Geçen birine istersem Allah'ın bana yüz milyon dolar vereceğini biliyorum dedim. Ancak bunun için olmam gereken insanın kim olduğunu ve o insanın şimdi olduğum insandan daha iyi olup olmayacağımı bilmiyorum.

Allah'ın bir şeyler vermesini tepeden bir sandık altın düşmesi gibi anlıyorlar. Kader konusunda da benzer bir yanlış anlayış seziyorum. Allah'ın dilemesiyle senin dilemen, Allah'ın sana bir şeyler için motivasyon vermesi, bazı şeyler için umudunun olması ve bazıları için olmaması, denk gelmesi ve gelmemesi, düşünmen ve inanman ve inanmaman ve sair fiillerinin hepsi Allah'ın elinde. Bir şeyleri diliyorsan, diliyor olman yine Allah'ın elinde. Bir şeyleri diliyorsan ama bunun için çalışacak kadar kendini ikna edemiyorsan, bu ikisinin arasındaki çatışmadan hissettiklerin ve öğrendiklerin de Allah'ın elinde.

Allah'ım bana 100 milyon dolar ver dersem ve kabul ederse 100 milyon dolar kazanacak bir adam olurum. Bunun için gerekli şartları sağlayacak birine dönüşürüm. Zaman alır belki. Zaten zaman almasından dolayı gerçekleşmediğine dair şüphelerim büyür. Gerçekleşmediğine dair şüphelerim de Allah'ın elinde.

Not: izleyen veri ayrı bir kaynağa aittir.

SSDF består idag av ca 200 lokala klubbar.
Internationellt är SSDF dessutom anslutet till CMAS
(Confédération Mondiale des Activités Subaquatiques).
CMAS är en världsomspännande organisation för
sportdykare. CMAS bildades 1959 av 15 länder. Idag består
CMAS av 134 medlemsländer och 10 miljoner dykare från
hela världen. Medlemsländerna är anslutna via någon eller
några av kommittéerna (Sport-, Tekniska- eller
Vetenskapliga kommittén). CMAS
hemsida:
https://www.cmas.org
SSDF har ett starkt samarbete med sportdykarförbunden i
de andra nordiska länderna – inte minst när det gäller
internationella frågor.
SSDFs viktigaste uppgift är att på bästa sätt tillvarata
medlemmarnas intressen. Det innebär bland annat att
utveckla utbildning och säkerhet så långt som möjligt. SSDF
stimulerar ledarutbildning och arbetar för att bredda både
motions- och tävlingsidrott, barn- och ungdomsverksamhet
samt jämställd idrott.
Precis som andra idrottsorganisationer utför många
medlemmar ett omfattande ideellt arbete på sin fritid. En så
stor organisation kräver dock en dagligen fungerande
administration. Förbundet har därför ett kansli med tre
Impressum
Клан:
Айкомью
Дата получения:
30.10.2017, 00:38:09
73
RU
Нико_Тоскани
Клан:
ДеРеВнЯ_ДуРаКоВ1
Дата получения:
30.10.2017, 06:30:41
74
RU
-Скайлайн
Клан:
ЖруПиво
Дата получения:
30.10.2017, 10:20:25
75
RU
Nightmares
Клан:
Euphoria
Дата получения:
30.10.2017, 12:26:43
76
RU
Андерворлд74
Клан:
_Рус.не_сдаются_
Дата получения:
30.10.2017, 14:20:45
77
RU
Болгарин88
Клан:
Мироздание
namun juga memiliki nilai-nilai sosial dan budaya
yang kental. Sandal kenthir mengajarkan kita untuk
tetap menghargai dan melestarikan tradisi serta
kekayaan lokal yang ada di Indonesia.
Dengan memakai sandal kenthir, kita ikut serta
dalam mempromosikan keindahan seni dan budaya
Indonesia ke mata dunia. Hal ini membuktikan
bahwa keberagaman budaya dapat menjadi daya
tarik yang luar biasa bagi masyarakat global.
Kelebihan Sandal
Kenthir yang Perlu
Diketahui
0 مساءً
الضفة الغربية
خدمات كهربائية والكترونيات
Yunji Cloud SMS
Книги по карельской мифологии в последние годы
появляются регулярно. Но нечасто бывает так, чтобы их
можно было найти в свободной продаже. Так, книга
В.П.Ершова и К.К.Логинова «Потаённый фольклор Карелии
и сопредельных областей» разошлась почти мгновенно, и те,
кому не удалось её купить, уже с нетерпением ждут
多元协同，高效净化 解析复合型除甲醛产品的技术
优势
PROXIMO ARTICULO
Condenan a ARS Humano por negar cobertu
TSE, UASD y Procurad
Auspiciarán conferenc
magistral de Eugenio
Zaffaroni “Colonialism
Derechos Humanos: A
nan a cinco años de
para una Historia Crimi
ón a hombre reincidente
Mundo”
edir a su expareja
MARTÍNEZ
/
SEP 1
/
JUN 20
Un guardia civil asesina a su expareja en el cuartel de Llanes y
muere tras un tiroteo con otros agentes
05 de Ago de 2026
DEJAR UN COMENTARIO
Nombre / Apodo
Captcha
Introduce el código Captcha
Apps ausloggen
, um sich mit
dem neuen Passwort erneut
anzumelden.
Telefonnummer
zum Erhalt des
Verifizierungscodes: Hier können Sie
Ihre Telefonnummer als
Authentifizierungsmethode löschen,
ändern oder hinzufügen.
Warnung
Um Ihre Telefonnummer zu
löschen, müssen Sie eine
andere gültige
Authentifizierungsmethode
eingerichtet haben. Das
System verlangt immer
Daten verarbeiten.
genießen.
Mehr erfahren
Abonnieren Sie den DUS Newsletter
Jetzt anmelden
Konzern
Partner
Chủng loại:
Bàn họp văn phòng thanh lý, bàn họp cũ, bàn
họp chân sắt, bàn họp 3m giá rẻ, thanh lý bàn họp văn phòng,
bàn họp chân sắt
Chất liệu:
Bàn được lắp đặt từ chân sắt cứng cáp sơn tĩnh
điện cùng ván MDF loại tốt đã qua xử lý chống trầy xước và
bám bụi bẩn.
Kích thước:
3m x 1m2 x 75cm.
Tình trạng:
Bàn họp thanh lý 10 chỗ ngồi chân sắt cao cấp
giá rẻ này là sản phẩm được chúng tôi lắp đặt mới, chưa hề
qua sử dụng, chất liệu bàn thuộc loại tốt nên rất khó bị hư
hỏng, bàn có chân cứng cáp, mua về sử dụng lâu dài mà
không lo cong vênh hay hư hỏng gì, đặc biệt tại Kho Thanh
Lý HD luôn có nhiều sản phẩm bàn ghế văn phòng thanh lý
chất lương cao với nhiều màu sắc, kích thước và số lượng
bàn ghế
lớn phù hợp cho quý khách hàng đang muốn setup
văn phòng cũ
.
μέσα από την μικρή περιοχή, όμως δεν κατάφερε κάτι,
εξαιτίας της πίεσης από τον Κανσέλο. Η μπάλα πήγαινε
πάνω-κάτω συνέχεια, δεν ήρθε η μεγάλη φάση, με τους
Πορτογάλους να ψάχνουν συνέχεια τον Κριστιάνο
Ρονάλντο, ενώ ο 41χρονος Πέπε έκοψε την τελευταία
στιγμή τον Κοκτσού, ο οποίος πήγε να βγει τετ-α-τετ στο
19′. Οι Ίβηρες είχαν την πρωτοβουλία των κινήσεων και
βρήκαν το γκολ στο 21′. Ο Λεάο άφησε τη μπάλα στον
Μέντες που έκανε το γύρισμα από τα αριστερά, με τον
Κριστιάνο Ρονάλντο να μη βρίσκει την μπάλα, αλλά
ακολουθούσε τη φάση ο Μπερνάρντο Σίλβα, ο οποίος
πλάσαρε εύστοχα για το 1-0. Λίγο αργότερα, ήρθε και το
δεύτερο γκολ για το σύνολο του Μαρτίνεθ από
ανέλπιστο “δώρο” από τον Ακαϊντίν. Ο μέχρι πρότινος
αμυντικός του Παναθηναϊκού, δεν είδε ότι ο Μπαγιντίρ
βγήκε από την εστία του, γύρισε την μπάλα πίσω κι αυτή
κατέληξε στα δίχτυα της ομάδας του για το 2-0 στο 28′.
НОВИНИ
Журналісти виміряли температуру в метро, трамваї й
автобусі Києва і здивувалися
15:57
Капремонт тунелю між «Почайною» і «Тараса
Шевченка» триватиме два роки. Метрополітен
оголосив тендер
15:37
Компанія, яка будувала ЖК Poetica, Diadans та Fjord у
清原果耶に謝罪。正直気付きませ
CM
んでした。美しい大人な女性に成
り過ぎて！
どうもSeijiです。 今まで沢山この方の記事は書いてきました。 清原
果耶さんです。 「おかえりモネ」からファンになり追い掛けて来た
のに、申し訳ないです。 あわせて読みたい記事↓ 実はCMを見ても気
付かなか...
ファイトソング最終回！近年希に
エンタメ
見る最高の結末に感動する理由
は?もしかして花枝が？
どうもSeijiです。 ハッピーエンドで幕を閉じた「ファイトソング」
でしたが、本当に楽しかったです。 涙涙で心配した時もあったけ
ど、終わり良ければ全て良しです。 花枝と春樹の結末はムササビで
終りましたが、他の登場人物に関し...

Kader konusunda söylenenler bunun için beni tatmin etmiyor. Ortada iki varlık varmış, biri birini deniyormuş gibi bir anlatı var. Allah'ın izin verdiği ölçüde kendi iraden var. Ben bu izin verme durumunun da takdirin kendisine dahil olduğunu düşünürüm. Bir yerde sana alan bırakılmış olması, alanın sahibinin sen olduğun anlamına gelmez. Cüz'i iradeyi sana bırakan irade senin değildir. Düşüncelerin, inançların ve eylemlerin senin değildir.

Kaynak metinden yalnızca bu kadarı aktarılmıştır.